TV’s “The Bible”: “Hollywood will never be the same after this”

TV’s “The Bible”: “Hollywood will never be the same after this” March 18, 2013

Every New Yorker’s paper of record—the Post!—dissects the phenomenal popularity of the hit cable series: 

‘The Bible” is a phenomenon all over again.

The miniseries — which has been airing over five Sunday nights with its finale neatly planned for Easter night — has shaken up the TV world.

It’s drawing more than 12 million viewers — unheard of for cable TV where 6 million viewers count as a blockbuster — in its first showings.

“Hollywood,” says one veteran TV producer,” will never be the same after this.”

Here are five reasons it is not like other TV shows:

1. ‘The Bible” was made by a ragtag collection of reality TV directors and writers who had never worked on a scripted TV show before. 

Much has been made of the no-name actors — a deliberate decision by producer Mark Burnett, creator of “Survivor,” so that viewers would not have some type of recognition that would take away from the story.

Not noted was the fact the writers and directors of the 10-hour series had almost no background in scripted TV.

Crispin Reece, who directed most of the first four episodes of “The Bible,” including “In the Beginning” and “Exodus,” was last employed directing episodes of “I Shouldn’t Be Alive,” an Animal Planet show about close brushes with death.

Canadian Tony Mitchell, who also directed parts of the Old Testament episodes, directed a Roy Orbison tribute and a TLC miniseries called “When Dinosaurs Ruled” before this.

Chief writer Richard Bedser has not a single drama to his credit. His last two jobs were writing TV documentaries “Gettysburg” and “ 9/11 State of Emergency.”

“There’s no reason to hire those guys other than the fact the Burnett felt more comfortable with them,” said a Hollywood studio exec.

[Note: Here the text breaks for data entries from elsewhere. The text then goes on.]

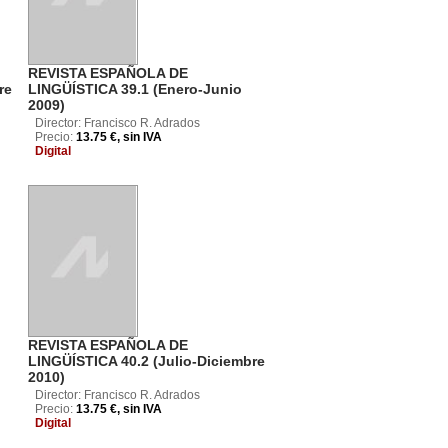
REVISTA ESPAÑOLA DE
re
LINGÜÍSTICA 39.1 (Enero-Junio
2009)
Director: Francisco R. Adrados
Precio:
13.75 €, sin IVA
Digital
REVISTA ESPAÑOLA DE
LINGÜÍSTICA 40.2 (Julio-Diciembre
2010)
Director: Francisco R. Adrados
Precio:
13.75 €, sin IVA
Digital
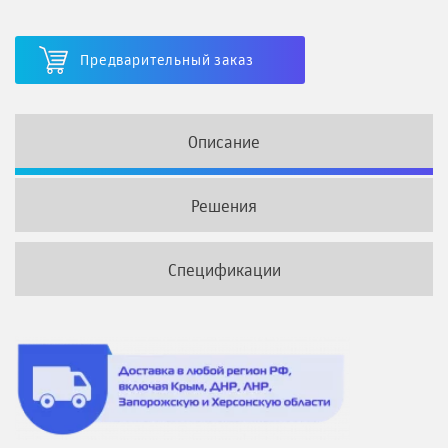
Предварительный заказ
Описание
Решения
Спецификации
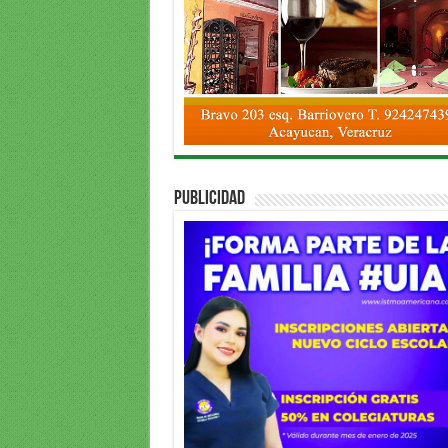
PUBLICIDAD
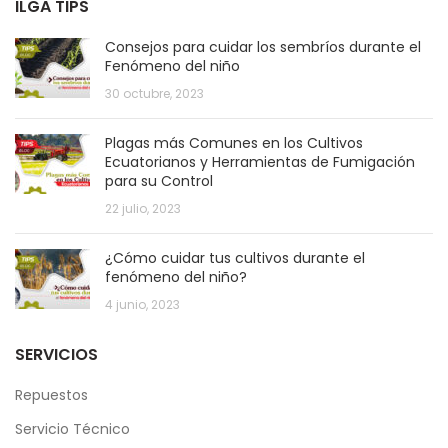
ILGA TIPS
Consejos para cuidar los sembríos durante el
Fenómeno del niño
30 octubre, 2023
Plagas más Comunes en los Cultivos
Ecuatorianos y Herramientas de Fumigación
para su Control
22 julio, 2023
¿Cómo cuidar tus cultivos durante el
fenómeno del niño?
4 junio, 2023
SERVICIOS
Repuestos
Servicio Técnico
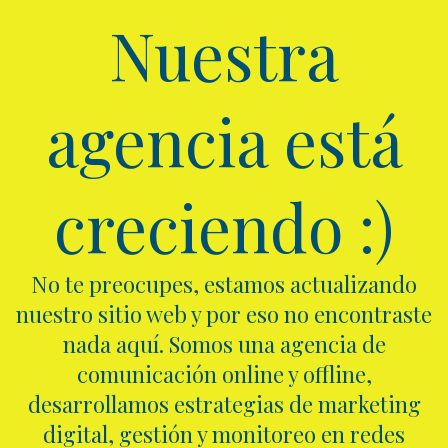
Nuestra
agencia está
creciendo :)
No te preocupes, estamos actualizando
nuestro sitio web y por eso no encontraste
nada aquí. Somos una agencia de
comunicación online y offline,
desarrollamos estrategias de marketing
digital, gestión y monitoreo en redes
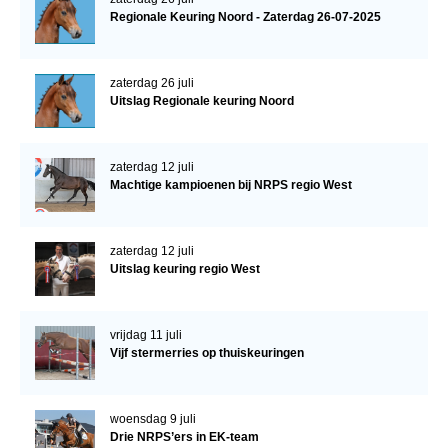
Regionale Keuring Noord - Zaterdag 26-07-2025
zaterdag 26 juli
Uitslag Regionale keuring Noord
zaterdag 12 juli
Machtige kampioenen bij NRPS regio West
zaterdag 12 juli
Uitslag keuring regio West
vrijdag 11 juli
Vijf stermerries op thuiskeuringen
woensdag 9 juli
Drie NRPS’ers in EK-team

“He could have gotten people with experience doing scripted shows for the same money.”

2. The series was cheap to make — scary cheap.

The reported budget for the 10-hour series was $22 million — $2.2 million per hour.

“Hell,” said one veteran TV producer, “HBO spends that for two episodes. Twenty-two million for a miniseries like that is unheard of.”

3. Roma Downey didn’t want to play Mary.

Because she was an executive producer on the project, Downey — who is married to Burnett — did not think it wise to act in the series also.

“It’s not the kind of thing an executive producer does,” says someone who knows her but asked to remain unnamed.

The “Touched by an Angel” star agreed to take the part because filming was scheduled to begin and no one had been cast in the part yet.

Read the rest, including how they managed to raise awareness of the series in “flyover country” first.

Meanwhile, the Post’s Cindy Adams has more dish:

The History Channel’s special “The Bible” continues through March 31. Co-produced by Mark Burnett, of Class-A reality stuff like “Survivor,” “My Dad Is Better Than Your Dad,” “Bully Beatdown.” So this dude behind “The Shark Tank,” “The Apprentice” and “The Voice” knows from scripture?

“My Presbyterian mother was Church of Scotland. My father, Catholic. Growing up, the Holy Book was always in my hand. And one day my co-producer wife, Roma Downey, who believes there’s biblical illiteracy here, suggested we do ‘The Bible.’

“There’s many biblical copyrights. We used all versions — King James, American Standard, International, even the Internet’s You Version with its 40 translations and 85 million downloads. We involved Orthodox Jewish scholars, Jesus disciples, 40 church academics, to make sure every chariot was authentic.

“The Hand of God was with us on this. We actually felt the Holy Spirit. Like we’re filming John 3. Nicodemus enters the garden. The talk is ‘You have to be born again,’ and Jesus says such words as, ‘It’s like the wind.’ This is 1 a.m., in a calm quiet Sahara oasis. Suddenly, from nowhere, a sustained wind blew through the set. Nothing caused it. We were startled.

“Jesus’ robes blew. Jesus’ hair blew. All faiths, including atheists, were in the crew. Everybody felt it. On the side watching the monitors, I felt it. Every one of us knew Something had happened.”